Clarity

Georgia O’Keeffe

A new exhibition of Georgia O’Keeffe’s work includes portraits of the artist by prominent photographers, including this one by Ansel Adams.

A new exhibition of Georgia O’Keeffe’s work includes portraits of the artist by prominent photographers, including this one by Ansel Adams.

Photo/courtesy Nevada Museum of Art

Georgia O’Keeffe: Living Modern is on exhibit through Oct. 20 at the Nevada Museum of Art, 160 W. Liberty St. A related talk, “Artist Kellee Morgado on Consumption and Waste in the Fashion Industry,” is scheduled for noon-1 p.m. on Sept. 20. Visit www.nevadaart.org.

Georgia O’Keeffe has an image problem. The three best-known facts about her are: She was a 20th-century American art icon. She painted large, abstracted flowers. These flowers are often likened to female anatomy.

It's a perfectly reasonable comparison, O'Keeffe's flowers don't always look like “just flowers.” But the problem is that the resemblance to body parts is pretty much all anyone ever talks about. A 2016 review in The Guardian put it perfectly: “There are few artists in history whose work is consistently reduced to the single question: flowers or vaginas?”

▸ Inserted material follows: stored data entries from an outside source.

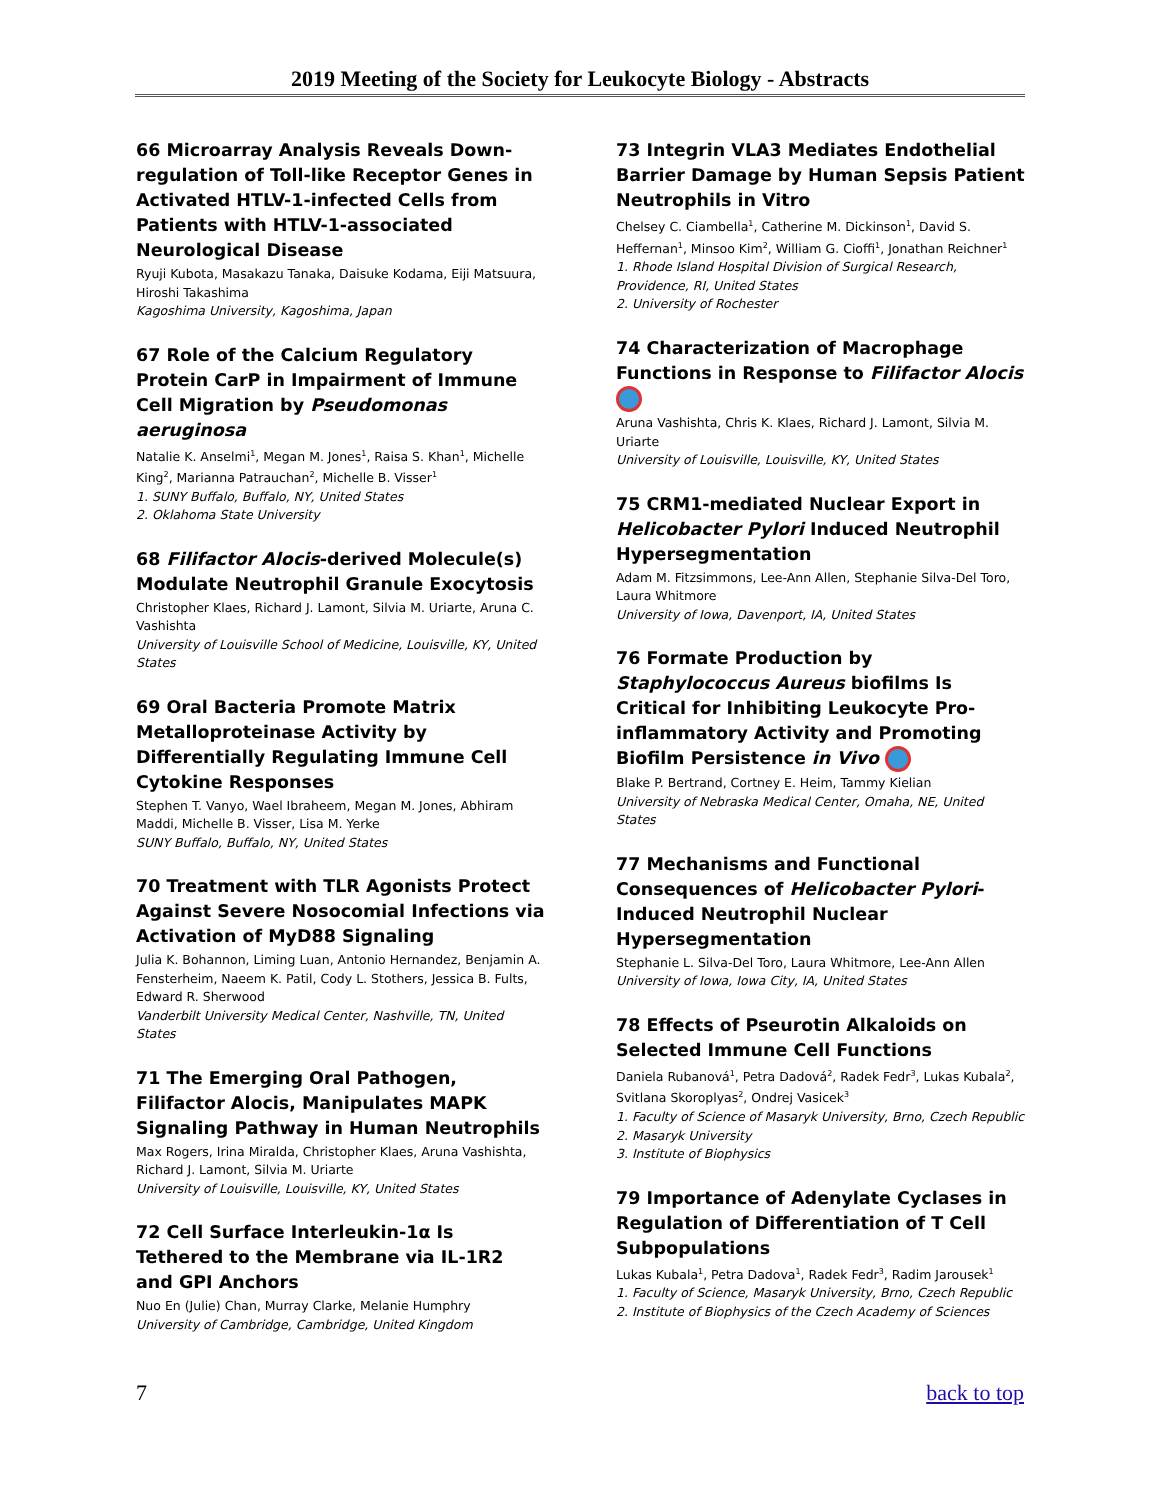2019 Meeting of the Society for Leukocyte Biology - Abstracts
66 Microarray Analysis Reveals Down-regulation of Toll-like Receptor Genes in Activated HTLV-1-infected Cells from Patients with HTLV-1-associated Neurological Disease
Ryuji Kubota, Masakazu Tanaka, Daisuke Kodama, Eiji Matsuura, Hiroshi Takashima
Kagoshima University, Kagoshima, Japan
67 Role of the Calcium Regulatory Protein CarP in Impairment of Immune Cell Migration by Pseudomonas aeruginosa
Natalie K. Anselmi<sup>1</sup>, Megan M. Jones<sup>1</sup>, Raisa S. Khan<sup>1</sup>, Michelle King<sup>2</sup>, Marianna Patrauchan<sup>2</sup>, Michelle B. Visser<sup>1</sup>
1. SUNY Buffalo, Buffalo, NY, United States
2. Oklahoma State University
68 Filifactor Alocis-derived Molecule(s) Modulate Neutrophil Granule Exocytosis
Christopher Klaes, Richard J. Lamont, Silvia M. Uriarte, Aruna C. Vashishta
University of Louisville School of Medicine, Louisville, KY, United States
69 Oral Bacteria Promote Matrix Metalloproteinase Activity by Differentially Regulating Immune Cell Cytokine Responses
Stephen T. Vanyo, Wael Ibraheem, Megan M. Jones, Abhiram Maddi, Michelle B. Visser, Lisa M. Yerke
SUNY Buffalo, Buffalo, NY, United States
70 Treatment with TLR Agonists Protect Against Severe Nosocomial Infections via Activation of MyD88 Signaling
Julia K. Bohannon, Liming Luan, Antonio Hernandez, Benjamin A. Fensterheim, Naeem K. Patil, Cody L. Stothers, Jessica B. Fults, Edward R. Sherwood
Vanderbilt University Medical Center, Nashville, TN, United States
71 The Emerging Oral Pathogen, Filifactor Alocis, Manipulates MAPK Signaling Pathway in Human Neutrophils
Max Rogers, Irina Miralda, Christopher Klaes, Aruna Vashishta, Richard J. Lamont, Silvia M. Uriarte
University of Louisville, Louisville, KY, United States
72 Cell Surface Interleukin-1α Is Tethered to the Membrane via IL-1R2 and GPI Anchors
Nuo En (Julie) Chan, Murray Clarke, Melanie Humphry
University of Cambridge, Cambridge, United Kingdom
73 Integrin VLA3 Mediates Endothelial Barrier Damage by Human Sepsis Patient Neutrophils in Vitro
Chelsey C. Ciambella<sup>1</sup>, Catherine M. Dickinson<sup>1</sup>, David S. Heffernan<sup>1</sup>, Minsoo Kim<sup>2</sup>, William G. Cioffi<sup>1</sup>, Jonathan Reichner<sup>1</sup>
1. Rhode Island Hospital Division of Surgical Research, Providence, RI, United States
2. University of Rochester
74 Characterization of Macrophage Functions in Response to Filifactor Alocis
Aruna Vashishta, Chris K. Klaes, Richard J. Lamont, Silvia M. Uriarte
University of Louisville, Louisville, KY, United States
75 CRM1-mediated Nuclear Export in Helicobacter Pylori Induced Neutrophil Hypersegmentation
Adam M. Fitzsimmons, Lee-Ann Allen, Stephanie Silva-Del Toro, Laura Whitmore
University of Iowa, Davenport, IA, United States
76 Formate Production by Staphylococcus Aureus biofilms Is Critical for Inhibiting Leukocyte Pro-inflammatory Activity and Promoting Biofilm Persistence in Vivo
Blake P. Bertrand, Cortney E. Heim, Tammy Kielian
University of Nebraska Medical Center, Omaha, NE, United States
77 Mechanisms and Functional Consequences of Helicobacter Pylori-Induced Neutrophil Nuclear Hypersegmentation
Stephanie L. Silva-Del Toro, Laura Whitmore, Lee-Ann Allen
University of Iowa, Iowa City, IA, United States
78 Effects of Pseurotin Alkaloids on Selected Immune Cell Functions
Daniela Rubanová<sup>1</sup>, Petra Dadová<sup>2</sup>, Radek Fedr<sup>3</sup>, Lukas Kubala<sup>2</sup>, Svitlana Skoroplyas<sup>2</sup>, Ondrej Vasicek<sup>3</sup>
1. Faculty of Science of Masaryk University, Brno, Czech Republic
2. Masaryk University
3. Institute of Biophysics
79 Importance of Adenylate Cyclases in Regulation of Differentiation of T Cell Subpopulations
Lukas Kubala<sup>1</sup>, Petra Dadova<sup>1</sup>, Radek Fedr<sup>3</sup>, Radim Jarousek<sup>1</sup>
1. Faculty of Science, Masaryk University, Brno, Czech Republic
2. Institute of Biophysics of the Czech Academy of Sciences
7 back to top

In a nutshell: O'Keeffe said she favored flowers for their natural beauty. Alfred Stieglitz—a prominent photographer and New York gallery owner whom O'Keeffe married in her late 30s—marketed the flowers as explorations of female sexuality. (His marketing strategy paid off in the long run. In 2014, O'Keeffe's “Jimson Weed/White Flower No. 1” sold at auction for $44.4 million, which is still the record for a woman artist.) In later decades, many artists held up O'Keeffe as a feminist role model, which she refuted until her death in 1986, at age 98, saying she'd rather be thought of as an “artist” than a “woman artist.”

So, there's a massive disparity between the intentions that O'Keeffe wanted to convey and the ways that viewers, gallerists and critics have read her work and her lifestyle—which included painting in solitude in New Mexico each summer for many years, while her influential husband remained in New York.

The exhibition Georgia O'Keeffe: Living Modern—while it doesn't flat-out ignore the “flowers or vaginas” question—downgrades it from main event to minor point and instead poses a fresher, meatier set of questions around the ideas of identity construction and artists' intentions. The curator, Wanda M. Corn from the Brooklyn Museum, included artworks, artifacts and biographical notes that lead viewers straight to questions like: How much control do artists have over readings of their work? How do viewers' readings change over time? And to what extent can an artist successfully request that their work not be read through the lenses of a particular time period? (Despite O'Keeffe's request, it's somewhere between difficult and impossible to see her simply as “an artist,” not as “an artist who competed with the heavyweights in a man's world—and a man's art world—like few before her.”)

From a 1903 photo of O'Keeffe's high school class, we learn that she wore her hair in no-nonsense braids to proclaim her independence, while every other girl in her class sported the era's oversized bow and a high-volume pompadour. From a display of her handmade dresses—prim, high-collared, ankle-length, in all-black or off-white—we learn that she'd rather let her artwork speak for her than her clothing.

Boldly, Living Modern doesn't even include all that many of O'Keeffe's paintings—more than a dozen, which is enough to get a few telling snapshots—leaving room for portraits by other artists including Stieglitz, Ansel Adams, Yousef Karsh—one of the early 20th century's most celebrated portrait photographers—and even a diamond-dusted screenprint by Andy Warhol. This all adds up to an exhibition that reveres O'Keeffe deeply, but humanizes her in ways that it seems the entire 20th century just forgot to get around to.